• INSTRUCTIONS TO FOLLOW
Go through the listing below and return each line that includes "source".

• DATA SUPPLIED
--- START ---

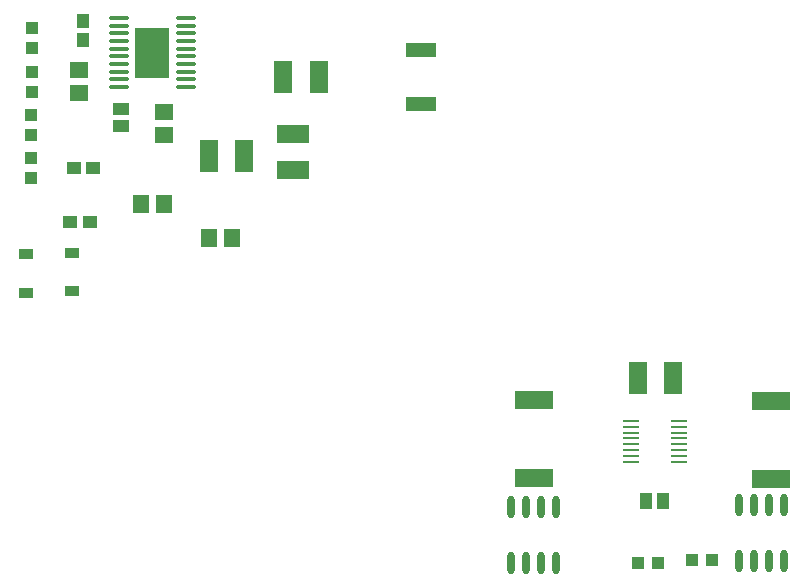
<source format=gtp>
G04 Layer_Color=7318015*
%FSAX24Y24*%
%MOIN*%
G70*
G01*
G75*
%ADD10O,0.0551X0.0098*%
%ADD11O,0.0236X0.0748*%
%ADD12R,0.0591X0.1102*%
%ADD13R,0.1260X0.0591*%
%ADD14R,0.1260X0.0591*%
%ADD15R,0.0440X0.0400*%
%ADD16R,0.0413X0.0571*%
%ADD17R,0.1043X0.0512*%
%ADD18R,0.0413X0.0453*%
%ADD19R,0.0610X0.0532*%
%ADD20R,0.0571X0.0413*%
%ADD21R,0.0400X0.0440*%
%ADD22R,0.0532X0.0610*%
%ADD23R,0.1102X0.0591*%
%ADD24R,0.0453X0.0413*%
%ADD25R,0.0480X0.0358*%
%ADD26O,0.0669X0.0138*%
%ADD27R,0.1181X0.1654*%
D10*
X036329Y034144D02*
D03*
Y034341D02*
D03*
Y034537D02*
D03*
Y034734D02*
D03*
Y034931D02*
D03*
Y035128D02*
D03*
Y035325D02*
D03*
Y035522D02*
D03*
X034715Y034144D02*
D03*
Y034341D02*
D03*
Y034537D02*
D03*
Y034734D02*
D03*
Y034931D02*
D03*
Y035128D02*
D03*
Y035325D02*
D03*
Y035522D02*
D03*
D11*
X032226Y032638D02*
D03*
X031726D02*
D03*
X031226D02*
D03*
X030726D02*
D03*
X032226Y030787D02*
D03*
X031726D02*
D03*
X031226D02*
D03*
X030726D02*
D03*
X039815Y032707D02*
D03*
X039315D02*
D03*
X038815D02*
D03*
X038315D02*
D03*
X039815Y030856D02*
D03*
X039315D02*
D03*
X038815D02*
D03*
X038315D02*
D03*
D12*
X034931Y036939D02*
D03*
X036112D02*
D03*
X024298Y046982D02*
D03*
X023117D02*
D03*
X020637Y044332D02*
D03*
X021818D02*
D03*
D13*
X039370Y036181D02*
D03*
X031476Y033602D02*
D03*
D14*
X039370Y033583D02*
D03*
X031476Y036201D02*
D03*
D15*
X034938Y030787D02*
D03*
X035613D02*
D03*
X037424Y030866D02*
D03*
X036749D02*
D03*
D16*
X035217Y032835D02*
D03*
X035787D02*
D03*
D17*
X027713Y047882D02*
D03*
Y046090D02*
D03*
D18*
X016436Y048854D02*
D03*
Y048205D02*
D03*
D19*
X019160Y045815D02*
D03*
Y045047D02*
D03*
X016318Y047228D02*
D03*
Y046460D02*
D03*
D20*
X017711Y045350D02*
D03*
Y045921D02*
D03*
D21*
X014731Y047932D02*
D03*
Y048607D02*
D03*
X014739Y046487D02*
D03*
Y047162D02*
D03*
X014723Y045705D02*
D03*
Y045031D02*
D03*
X014727Y043613D02*
D03*
Y044288D02*
D03*
D22*
X019142Y042738D02*
D03*
X018375D02*
D03*
X021402Y041612D02*
D03*
X020635D02*
D03*
D23*
X023448Y045065D02*
D03*
Y043884D02*
D03*
D24*
X016678Y042136D02*
D03*
X016028D02*
D03*
X016142Y043955D02*
D03*
X016792D02*
D03*
D25*
X016078Y041122D02*
D03*
Y039834D02*
D03*
X014562Y041083D02*
D03*
Y039795D02*
D03*
D26*
X019879Y046642D02*
D03*
Y046897D02*
D03*
Y047153D02*
D03*
Y047409D02*
D03*
Y047665D02*
D03*
Y047921D02*
D03*
Y048177D02*
D03*
Y048433D02*
D03*
Y048689D02*
D03*
Y048945D02*
D03*
X017635Y046642D02*
D03*
Y046897D02*
D03*
Y047153D02*
D03*
Y047409D02*
D03*
Y047665D02*
D03*
Y047921D02*
D03*
Y048177D02*
D03*
Y048433D02*
D03*
Y048689D02*
D03*
Y048945D02*
D03*
D27*
X018757Y047793D02*
D03*
M02*

</source>
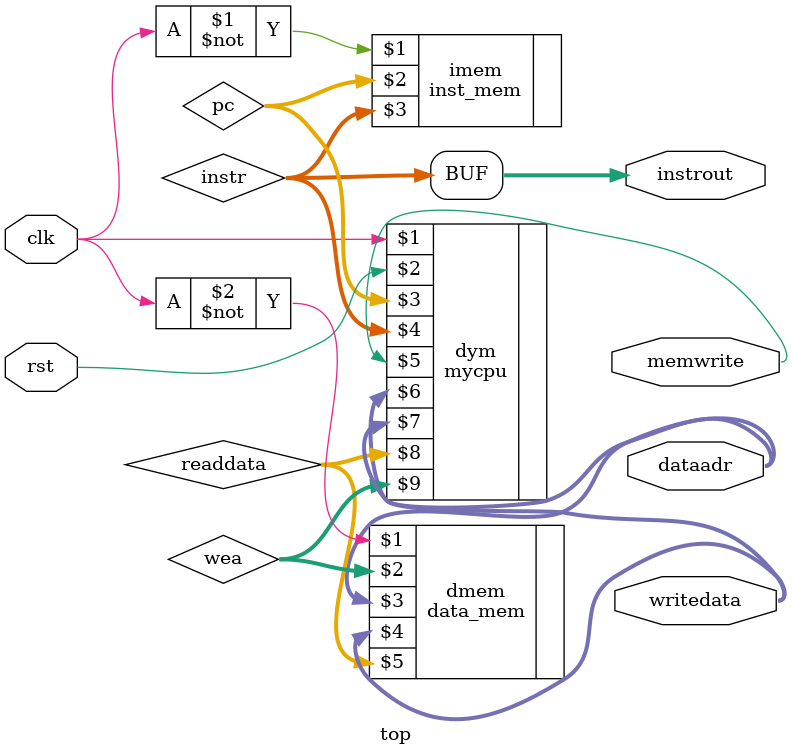
<source format=v>
`timescale 1ns / 1ps


module top(
	input wire clk,rst,
	output wire[31:0] writedata,dataadr,
	output wire memwrite,
	output wire[31:0] instrout
    );

	wire[31:0] pc,instr,readdata;
    wire[3:0] wea;
	mycpu dym(clk,rst,pc,instr,memwrite,dataadr,writedata,readdata,wea);
	inst_mem imem(~clk,pc,instr);
	data_mem dmem(~clk,wea,dataadr,writedata,readdata);
	assign instrout=instr;
endmodule

</source>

--- END ---

• EXPECTED OUTPUT
<source format=gtp>
</source>
<source format=v>
</source>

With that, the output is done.